*Excerpted passage*:

- - - - - - -

The researchers studied patients with chronic illness during their last two years of life because that’s where Medicare spends 30% to 35% of its total expenditures. However, patients don’t necessarily benefit and the costs of such care are high.
“Hospitals are not satisfied with being community hospitals but strive to be tertiary medical centers. Few of them focus on care of the chronically ill. Palliative care is still in its infancy and not generally accepted by the medical profession. Physicians are rewarded for procedures, not for time spent planning for chronic care,” said Dr. Munzer. “What’s more, medical education is still oriented to hospital and acute care. Interns and residents order tests and procedures to benefit their education and to assure their professors that they have left no stone unturned in the quest for diagnosis and treatment.”
Dr. LaRosa agreed. “Physicians are trained to prolong life, but I know plenty of doctors who are perfectly comfortable telling patients and families that further treatment will not do any good. But a lot of them just don’t want to hear it.”
What Ought to Change
“This carries an important implication for health-care policy: Health-care organizations serving low-cost regions aren’t withholding needed care,” said Elliott S. Fisher, MD, MPH, Senior Associate at the VA Outcomes Group, Professor of Medicine and Community Family Medicine at Dartmouth, and co-author of the study. “On the contrary, they are more efficient. They achieve equal and often better outcomes with fewer resources and offer a benchmark of performance toward which systems should strive.”

- - - - - - -

*Dataset*:
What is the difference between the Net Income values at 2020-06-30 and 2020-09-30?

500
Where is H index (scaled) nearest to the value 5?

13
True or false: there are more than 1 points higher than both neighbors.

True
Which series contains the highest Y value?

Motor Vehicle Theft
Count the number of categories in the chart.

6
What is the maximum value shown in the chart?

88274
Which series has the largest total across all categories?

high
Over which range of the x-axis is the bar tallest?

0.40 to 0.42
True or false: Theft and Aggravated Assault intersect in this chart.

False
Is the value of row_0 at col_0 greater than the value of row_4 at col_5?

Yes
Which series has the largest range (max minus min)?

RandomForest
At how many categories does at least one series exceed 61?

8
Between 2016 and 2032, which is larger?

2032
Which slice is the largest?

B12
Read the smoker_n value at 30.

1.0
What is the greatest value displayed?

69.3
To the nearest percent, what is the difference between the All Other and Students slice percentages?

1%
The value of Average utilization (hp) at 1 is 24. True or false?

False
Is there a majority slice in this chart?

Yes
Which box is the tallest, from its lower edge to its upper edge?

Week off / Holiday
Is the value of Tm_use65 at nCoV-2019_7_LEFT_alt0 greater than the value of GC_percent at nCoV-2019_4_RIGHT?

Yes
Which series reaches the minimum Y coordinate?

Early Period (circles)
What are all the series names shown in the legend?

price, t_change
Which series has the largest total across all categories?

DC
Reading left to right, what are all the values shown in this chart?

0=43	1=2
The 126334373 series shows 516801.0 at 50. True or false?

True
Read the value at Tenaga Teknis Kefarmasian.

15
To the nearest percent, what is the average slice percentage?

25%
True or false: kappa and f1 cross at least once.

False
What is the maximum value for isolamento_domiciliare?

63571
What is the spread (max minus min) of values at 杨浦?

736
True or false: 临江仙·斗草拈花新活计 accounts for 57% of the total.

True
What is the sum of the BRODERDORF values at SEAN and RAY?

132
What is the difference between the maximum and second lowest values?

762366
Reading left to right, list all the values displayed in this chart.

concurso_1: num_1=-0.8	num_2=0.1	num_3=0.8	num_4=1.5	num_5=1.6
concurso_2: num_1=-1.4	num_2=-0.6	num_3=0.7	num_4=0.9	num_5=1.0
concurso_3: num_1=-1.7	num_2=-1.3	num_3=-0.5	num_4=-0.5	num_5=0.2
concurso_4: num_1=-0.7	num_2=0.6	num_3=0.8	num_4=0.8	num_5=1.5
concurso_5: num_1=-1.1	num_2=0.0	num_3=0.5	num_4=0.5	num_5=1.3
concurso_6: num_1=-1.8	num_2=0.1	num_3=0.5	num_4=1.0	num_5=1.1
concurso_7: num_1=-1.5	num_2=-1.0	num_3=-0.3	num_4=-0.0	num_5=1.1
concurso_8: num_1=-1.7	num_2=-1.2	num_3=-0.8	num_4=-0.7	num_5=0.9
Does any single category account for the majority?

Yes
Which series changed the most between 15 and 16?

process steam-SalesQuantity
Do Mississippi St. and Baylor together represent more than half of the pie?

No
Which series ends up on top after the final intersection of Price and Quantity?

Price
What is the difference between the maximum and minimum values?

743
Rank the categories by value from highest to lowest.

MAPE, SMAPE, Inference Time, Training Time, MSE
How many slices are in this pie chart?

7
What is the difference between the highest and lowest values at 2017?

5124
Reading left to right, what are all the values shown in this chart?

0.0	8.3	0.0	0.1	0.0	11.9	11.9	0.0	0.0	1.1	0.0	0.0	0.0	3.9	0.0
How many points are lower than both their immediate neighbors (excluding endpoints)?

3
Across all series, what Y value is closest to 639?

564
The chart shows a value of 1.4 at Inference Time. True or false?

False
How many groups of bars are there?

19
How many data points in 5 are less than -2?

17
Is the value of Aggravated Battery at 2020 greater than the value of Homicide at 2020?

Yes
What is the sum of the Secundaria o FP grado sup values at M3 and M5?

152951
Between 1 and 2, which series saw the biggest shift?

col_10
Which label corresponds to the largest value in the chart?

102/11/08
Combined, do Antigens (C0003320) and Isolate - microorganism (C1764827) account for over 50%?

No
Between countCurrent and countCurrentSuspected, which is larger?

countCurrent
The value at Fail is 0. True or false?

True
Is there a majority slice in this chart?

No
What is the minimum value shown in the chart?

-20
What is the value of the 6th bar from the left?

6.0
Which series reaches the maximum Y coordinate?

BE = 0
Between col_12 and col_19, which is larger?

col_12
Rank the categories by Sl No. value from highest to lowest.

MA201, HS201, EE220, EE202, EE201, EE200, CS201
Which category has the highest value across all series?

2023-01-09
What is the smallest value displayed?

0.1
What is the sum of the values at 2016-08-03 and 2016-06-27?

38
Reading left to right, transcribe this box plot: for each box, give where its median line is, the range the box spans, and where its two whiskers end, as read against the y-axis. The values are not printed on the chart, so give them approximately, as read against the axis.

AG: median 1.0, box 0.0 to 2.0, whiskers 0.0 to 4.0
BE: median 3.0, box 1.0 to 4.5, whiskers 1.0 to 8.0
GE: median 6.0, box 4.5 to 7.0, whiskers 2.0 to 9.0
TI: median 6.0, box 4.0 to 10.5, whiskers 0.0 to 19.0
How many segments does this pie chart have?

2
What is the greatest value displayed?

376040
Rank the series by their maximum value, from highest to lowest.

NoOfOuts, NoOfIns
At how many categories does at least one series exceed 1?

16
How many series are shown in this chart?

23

- - - - - - -

In the passage on chronic illness care, Dr. Munzer says interns and residents order tests and procedures. Explain in one to three sentences why they do so, according to the passage.

They order tests and procedures to benefit their own education. They also do it to assure their professors that they have left no stone unturned in the quest for diagnosis and treatment.